— AUFGABENSTELLUNG —
Den Abschnitt des Textes über den Sonnentau wortgetreu wiedergeben, beginnend bei „Im Sonnentau sind“ und endend bei „die Farbe Purpur.“.

— TEXTAUSZUG —
'''

Seinen Namen hat der Sonnentau von den Sekrettröpfchen an den Blatträndern, die in der Sonne wie Tautropfen glitzern. Beheimatet ist der Rundblättrige Sonnentau in Europa, Asien und Nordamerika - er wächst in Mooren und auf feuchten Heiden bis zu 1800 Meter Höhe und darf wegen seiner Seltenheit heute nicht mehr wild geerntet werden. Deutschlandweit ist er geschützt durch die Bundesgartenschutzverordnung.

Im Sonnentau sind verschiedene medizinisch wirksame Inhaltsstoffe enthalten - nämlich Naphthochirione, Enzyme, Flavonoide und ätherisches ÖL Bereits im 12. Jahrhundert wurden die Krauter von Matthaeus Platearius, einem italienischen Arzt aus der Schule von Salerno, unter dem Namen "herba sole" als Heilkraut gegen Reizhusten beschrieben. Des Weiteren wurde Sonnentau zur Herzstärkung und als Aphrodisiakum, aber auch zur Behandlung von Sonnenbrand und gegen Sommersprossen verwandt. Im 16. und 17. Jahrhundert wurde Sonnentau gegen Melancholie verabreicht. In den schottischen Highlands lieferte der Rundblättrige Sonnentau früher den Farbstoff für die Farbe Purpur.

Das homöopathische Arzneimittel Drosera rotundifolia, das aus der frischen, blühenden Pflanze hergestellt wird, hat in seiner homöopathischen Heilwirkung einen hohen Stellenwert. Die Umstände, unter denen sich die Beschwerden verschlimmern - in Hahnemanns Heilkunde als Modalitäten bezeichnet - und die für das Mittel sprechen, sind Hinlegen, Warmwerden im Bett, Trinken, Singen und Lachen. Außerdem verschlechtern sich Symptome nach Mitternacht. Wichtig: Die Wirkung von homöopathischer Drosera wird durch das ätherische Öl Kampfer außer Kraft gesetzt.

'''

— DATENSATZAUSZÜGE —

'''

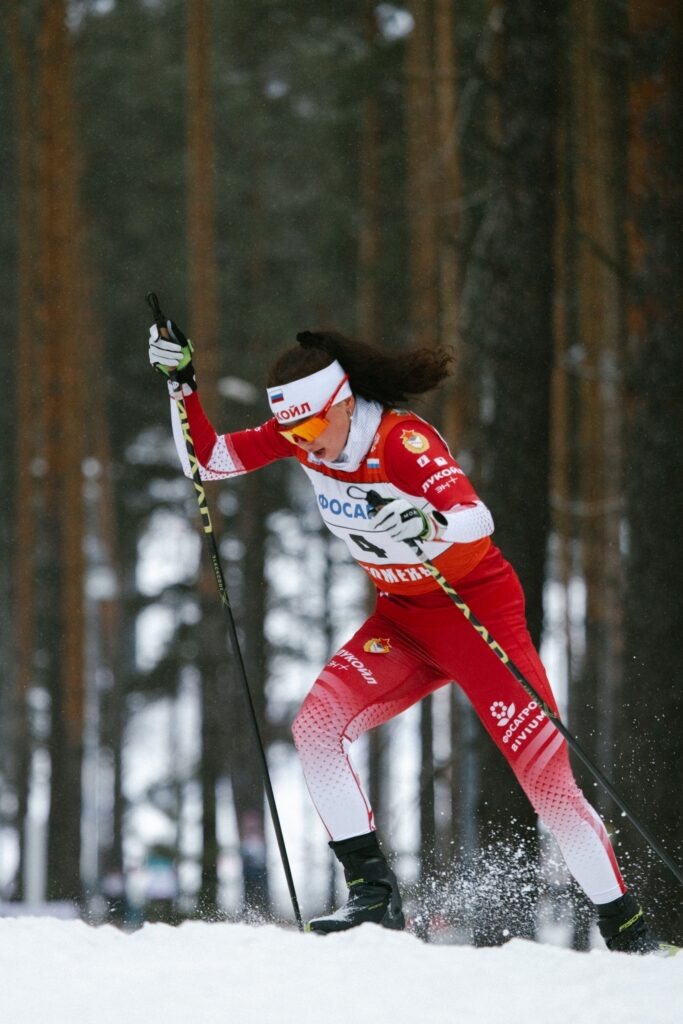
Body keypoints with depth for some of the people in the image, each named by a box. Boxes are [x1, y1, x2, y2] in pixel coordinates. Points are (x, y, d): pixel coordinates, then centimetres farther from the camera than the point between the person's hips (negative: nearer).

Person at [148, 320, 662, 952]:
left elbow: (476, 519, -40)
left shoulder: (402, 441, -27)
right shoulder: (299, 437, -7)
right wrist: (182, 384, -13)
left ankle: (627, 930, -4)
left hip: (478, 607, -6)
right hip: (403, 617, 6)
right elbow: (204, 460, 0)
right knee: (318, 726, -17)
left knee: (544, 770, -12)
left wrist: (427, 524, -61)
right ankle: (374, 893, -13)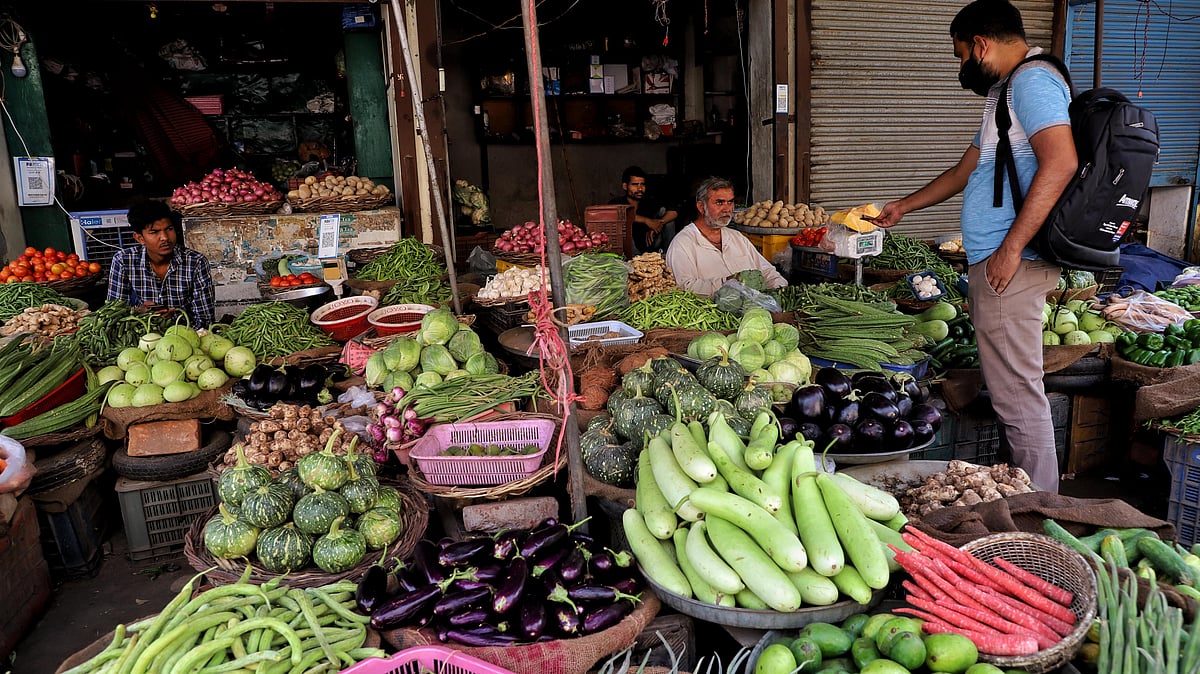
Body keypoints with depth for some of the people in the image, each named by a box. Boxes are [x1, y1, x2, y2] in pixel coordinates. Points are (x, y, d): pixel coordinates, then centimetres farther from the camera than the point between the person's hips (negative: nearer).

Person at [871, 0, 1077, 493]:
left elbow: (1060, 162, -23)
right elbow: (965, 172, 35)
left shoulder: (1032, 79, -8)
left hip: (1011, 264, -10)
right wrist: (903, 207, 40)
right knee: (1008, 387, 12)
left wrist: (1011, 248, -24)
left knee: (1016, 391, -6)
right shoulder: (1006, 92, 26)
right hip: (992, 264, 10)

'''

— ANTWORT —
Im Sonnentau sind verschiedene medizinisch wirksame Inhaltsstoffe enthalten - nämlich Naphthochirione, Enzyme, Flavonoide und ätherisches ÖL Bereits im 12. Jahrhundert wurden die Krauter von Matthaeus Platearius, einem italienischen Arzt aus der Schule von Salerno, unter dem Namen "herba sole" als Heilkraut gegen Reizhusten beschrieben. Des Weiteren wurde Sonnentau zur Herzstärkung und als Aphrodisiakum, aber auch zur Behandlung von Sonnenbrand und gegen Sommersprossen verwandt. Im 16. und 17. Jahrhundert wurde Sonnentau gegen Melancholie verabreicht. In den schottischen Highlands lieferte der Rundblättrige Sonnentau früher den Farbstoff für die Farbe Purpur.